The new study included 27 patients with late-stage, metastatic, or recurrent cervical cancer; 25 of these had squamous cell carcinoma. Patients received nab-paclitaxel at a dose of 175 mg/m2 plus nedaplatin at a dose of 80 mg/m2 intravenously every 3 weeks. The results were published online ahead of print in Cancer.
Patients underwent an average of 3.4 cycles of the treatment, and 26 of 27 completed at least 1 cycle. Of those 26, the objective response rate was 50%; there were 2 complete responses (7.7%), 11 partial responses (42.3%), and 6 patients had progressive disease (23.1%).
The median follow-up period was 12 months, and the cohort had a median progression-free survival of 9.1 months. The median overall survival was 16.6 months.

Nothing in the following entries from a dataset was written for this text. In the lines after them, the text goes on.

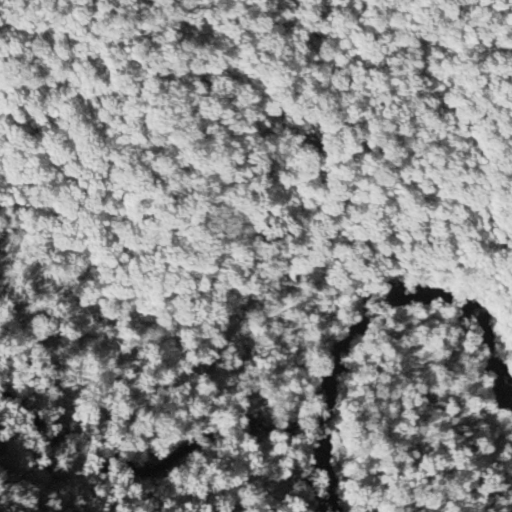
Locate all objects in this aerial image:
river: (380, 306)
road: (37, 420)
road: (404, 477)
river: (330, 489)
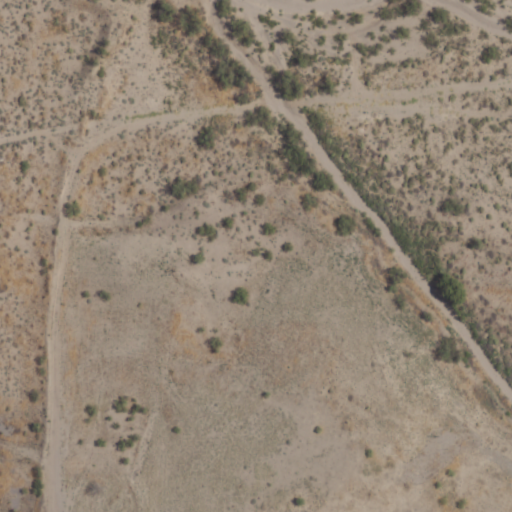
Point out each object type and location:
road: (49, 93)
river: (358, 192)
road: (71, 253)
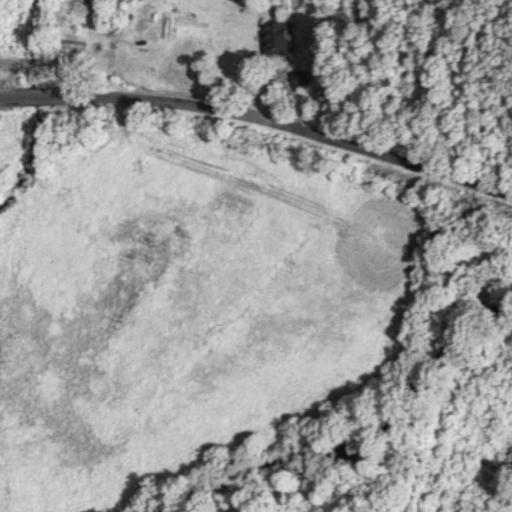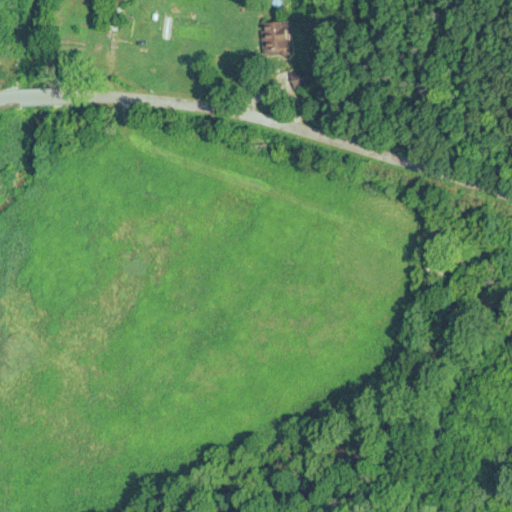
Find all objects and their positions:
building: (114, 19)
building: (278, 37)
building: (302, 78)
road: (257, 145)
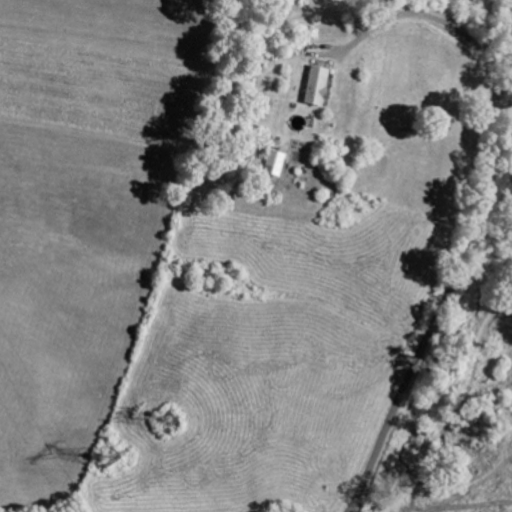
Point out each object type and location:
road: (441, 22)
building: (308, 83)
building: (266, 161)
road: (459, 264)
power tower: (159, 420)
power tower: (99, 462)
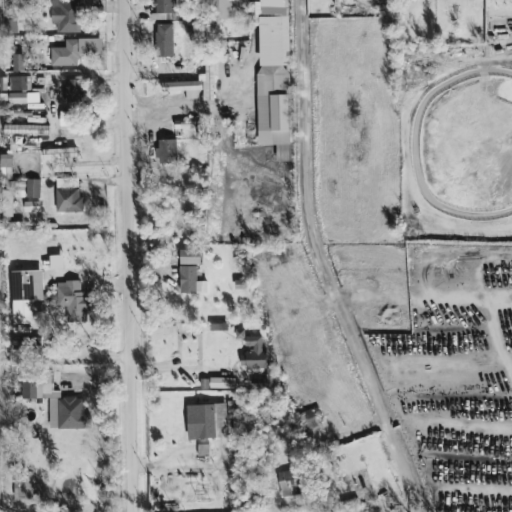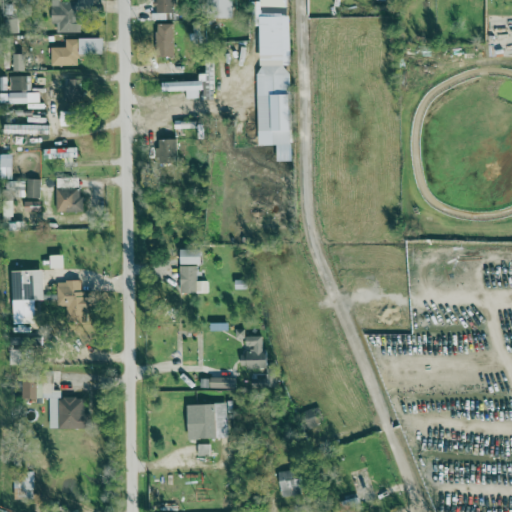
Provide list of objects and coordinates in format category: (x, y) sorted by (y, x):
building: (221, 8)
building: (66, 16)
building: (164, 40)
building: (75, 51)
building: (194, 85)
building: (72, 90)
building: (21, 92)
building: (274, 108)
building: (66, 118)
building: (33, 129)
building: (166, 151)
building: (61, 155)
road: (304, 155)
building: (6, 168)
building: (32, 188)
building: (16, 189)
building: (68, 196)
road: (129, 255)
building: (191, 257)
building: (191, 281)
building: (26, 295)
building: (72, 301)
road: (426, 303)
road: (500, 333)
building: (253, 353)
road: (440, 360)
road: (178, 368)
building: (221, 383)
building: (57, 404)
road: (386, 406)
building: (207, 421)
road: (454, 432)
building: (203, 450)
building: (289, 483)
building: (24, 485)
road: (466, 494)
road: (68, 503)
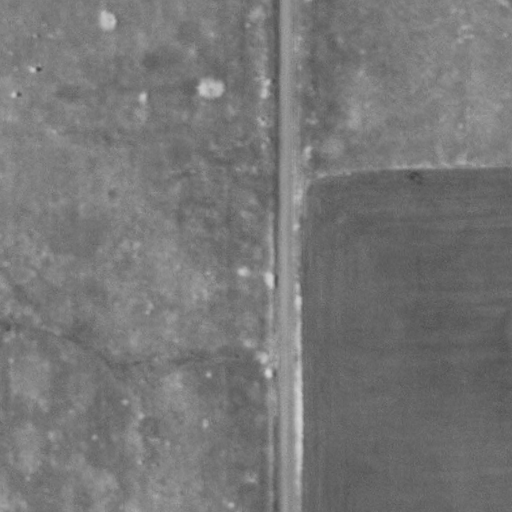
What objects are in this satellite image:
road: (283, 256)
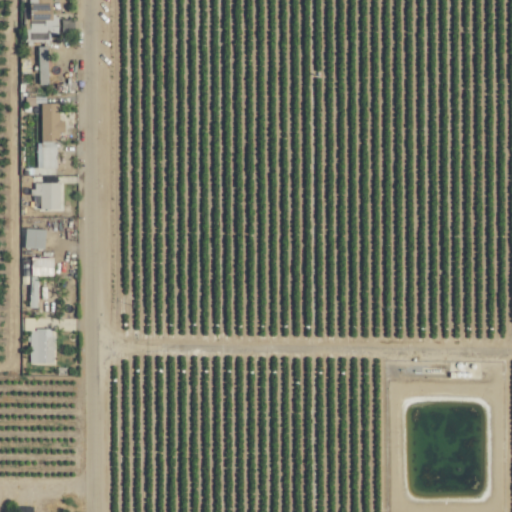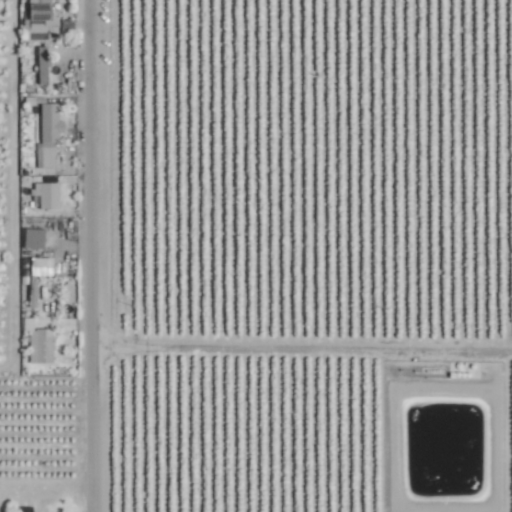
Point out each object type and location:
building: (47, 135)
building: (46, 196)
building: (30, 238)
road: (90, 255)
crop: (256, 256)
building: (39, 267)
building: (31, 298)
road: (302, 348)
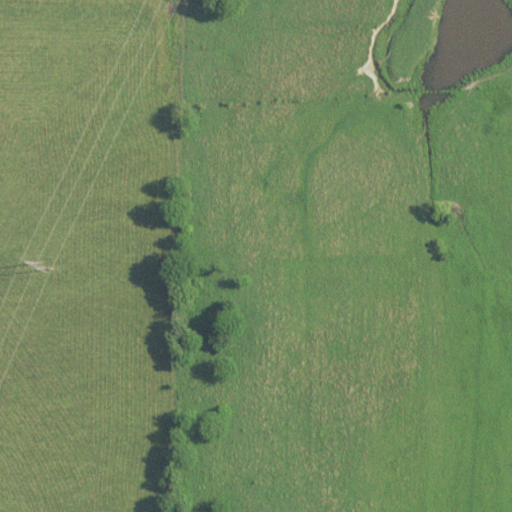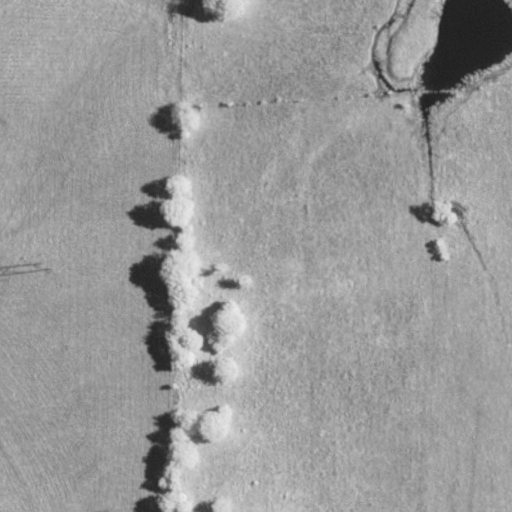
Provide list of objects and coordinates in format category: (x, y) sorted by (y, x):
power tower: (49, 265)
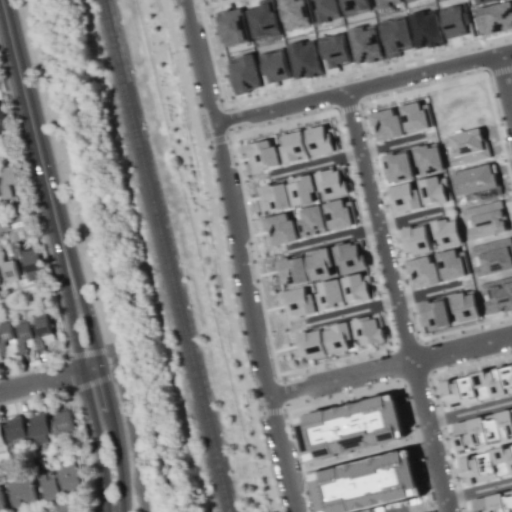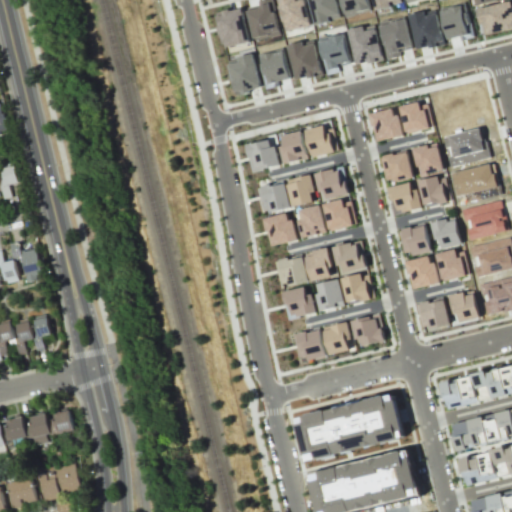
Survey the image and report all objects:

On a univariate analysis, the only factor significantly associated with response rate was the time interval since last chemotherapy. Patients whose last treatment was more than 12 months before the study began had a response rate of 71.4%, compared with 20% in those with more recent chemotherapy (P = .034). This was not, however, associated with median progression-free survival or median overall survival; the only factor associated with those survival outcomes was ECOG performance status at baseline.
The most common grade 3 adverse events included neutropenia in 33.3% of patients, anemia in 18.5% of patients, and thrombocytopenia in 7.4% of patients. There was one case each of grade 3 neutropenic fever, fatigue, and pain. Most patients experienced vomiting (81.5%) and fatigue of lower grades (88.9%).
The authors cautioned that this was only a single-center, open-label study, and will require validation in larger trials. There was also no long-term follow-up available from the study. Still, this regimen may offer some advantages, such as a lower rate of hypersensitivity compared with solvent paclitaxel, they wrote.